Doubtless, human sympathy is the divine consolation. That they could bring the story of that midnight to the universal heart, laying thereon the sacrifice of their heroic dead—this privilege soothed away, for the bereft in the boats and for their pitying friends world ’round, the dark and blighting aspects of a tragedy unhuman and terrific. For we are all fellow partakers of a reverence for unselfishness; we all hunger and thirst after the righteousness of saviors; and we are all allied against unpitying nature, sharing the yoke of domineering chance and change—bound in affection so.

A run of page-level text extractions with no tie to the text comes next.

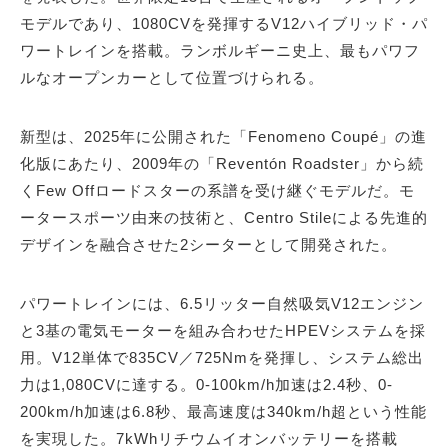
モデルであり、1080CVを発揮するV12ハイブリッド・パ
ワートレインを搭載。ランボルギーニ史上、最もパワフ
ルなオープンカーとして位置づけられる。
新型は、2025年に公開された「Fenomeno Coupé」の進
化版にあたり、2009年の「Reventón Roadster」から続
くFew Offロードスターの系譜を受け継ぐモデルだ。モ
ータースポーツ由来の技術と、Centro Stileによる先進的
デザインを融合させた2シーターとして開発された。
パワートレインには、6.5リッター自然吸気V12エンジン
と3基の電気モーターを組み合わせたHPEVシステムを採
用。V12単体で835CV／725Nmを発揮し、システム総出
力は1,080CVに達する。0-100km/h加速は2.4秒、0-
200km/h加速は6.8秒、最高速度は340km/h超という性能
を実現した。7kWhリチウムイオンバッテリーを搭載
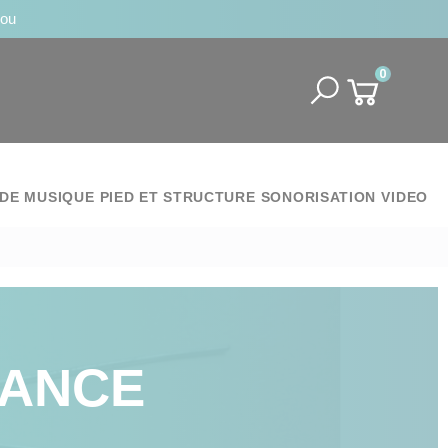
jou
0
DE MUSIQUE
PIED ET STRUCTURE
SONORISATION
VIDEO
TANCE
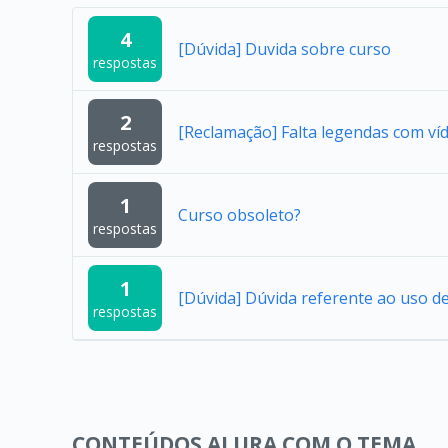
4
[Dúvida] Duvida sobre curso
respostas
2
[Reclamação] Falta legendas com ví
respostas
1
Curso obsoleto?
respostas
1
[Dúvida] Dúvida referente ao uso 
respostas
CONTEÚDOS ALURA COM O TEMA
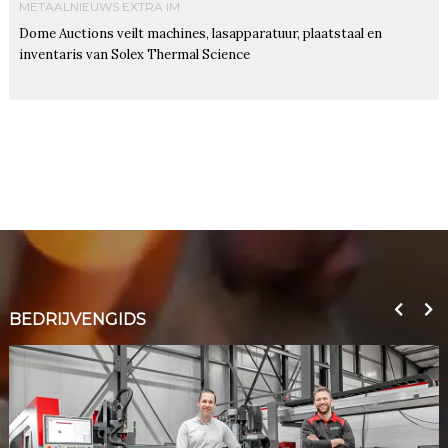
METAALNIEUWS EXTRA IM
Dome Auctions veilt machines, lasapparatuur, plaatstaal en
inventaris van Solex Thermal Science
BEDRIJVENGIDS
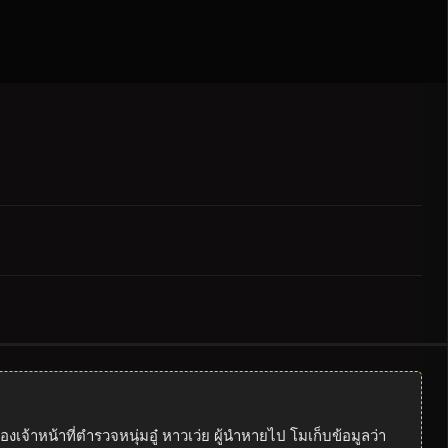
จ้าหน้าที่ตำรวจหนุ่มอู๋ หาวเว่ย ผู้นำหายไป โมเก็บข้อมูลว่า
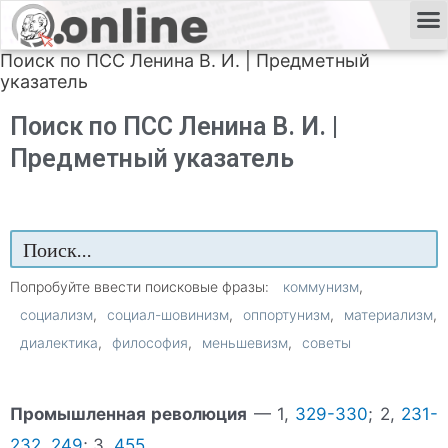
Поиск по ПСС Ленина В. И. | Предметный
указатель
Поиск по ПСС Ленина В. И. |
Предметный указатель
Попробуйте ввести поисковые фразы:
коммунизм
социализм
социал-шовинизм
оппортунизм
материализм
диалектика
философия
меньшевизм
советы
Промышленная революция
— 1,
329-330
; 2,
231-
232
,
249
; 3,
455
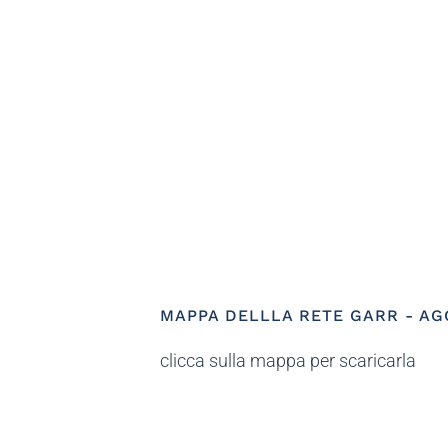
MAPPA DELLLA RETE GARR - AG
clicca sulla mappa per scaricarla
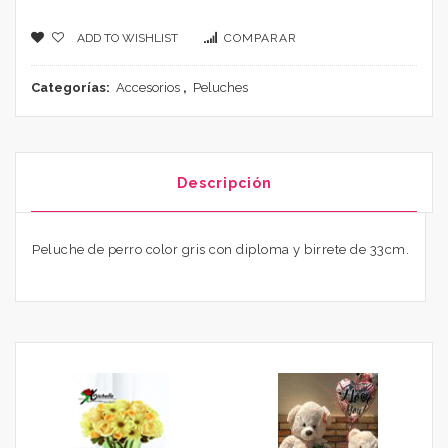
ADD TO WISHLIST
COMPARAR
Categorías:
Accesorios
,
Peluches
Descripción
Peluche de perro color gris con diploma y birrete de 33cm.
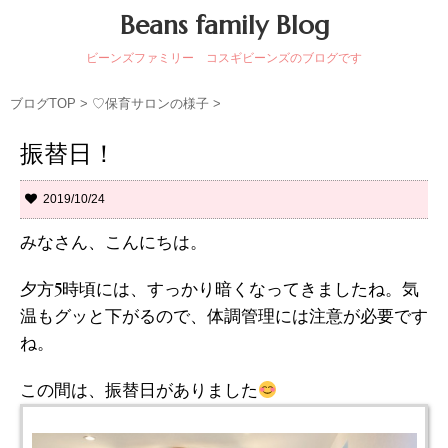
Beans family Blog
ビーンズファミリー コスギビーンズのブログです
ブログTOP
>
♡保育サロンの様子
>
振替日！
2019/10/24
みなさん、こんにちは。
夕方5時頃には、すっかり暗くなってきましたね。気
温もグッと下がるので、体調管理には注意が必要です
ね。
この間は、振替日がありました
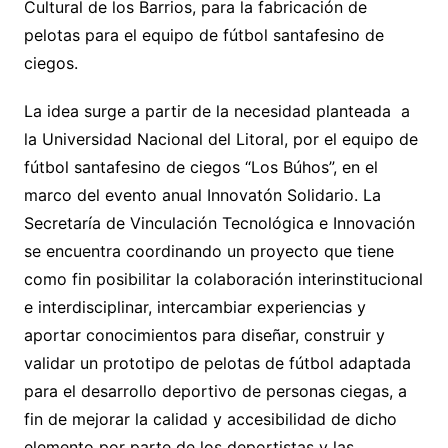
Cultural de los Barrios, para la fabricación de
pelotas para el equipo de fútbol santafesino de
ciegos.
La idea surge a partir de la necesidad planteada a
la Universidad Nacional del Litoral, por el equipo de
fútbol santafesino de ciegos “Los Búhos”, en el
marco del evento anual Innovatón Solidario. La
Secretaría de Vinculación Tecnológica e Innovación
se encuentra coordinando un proyecto que tiene
como fin posibilitar la colaboración interinstitucional
e interdisciplinar, intercambiar experiencias y
aportar conocimientos para diseñar, construir y
validar un prototipo de pelotas de fútbol adaptada
para el desarrollo deportivo de personas ciegas, a
fin de mejorar la calidad y accesibilidad de dicho
elemento por parte de los deportistas y las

Thus is preserved, from all the wreck of the Titanic, only the memory of an exalted offering. Quickened, also, the assurance that man is, somehow, kin to the Giver of every good and perfect gift.

This assurance persists, triumphant over man’s every overthrow by his adverse environment. Whence comes it, in despite of the despairing, harsh vicissitudes that torture and perplex their puppet here, affirming at each unmerited assault—there is no God! It springs from human kindness; it is born of our mutual helplessness and our reliance on each other; confirmed by deeds of devotion and the reverence that accepts them. By the hour-long sacrificing death in icy waters, by the anguish of the ones who hovered near but were too weak to save.

So is revealed humanity’s refuge and strength, called by them of old time “the fear of the Lord.” Our privilege is to recognize it in every helpful act, in every kindly thought. Yea, in manifold nature also it is our highest wisdom to perceive it, even when her mysterious climaxes seem to laugh all human effort, faith and trust to scorn; when the pitiless depth saith it is not in me, and the angry sea saith it is not with me!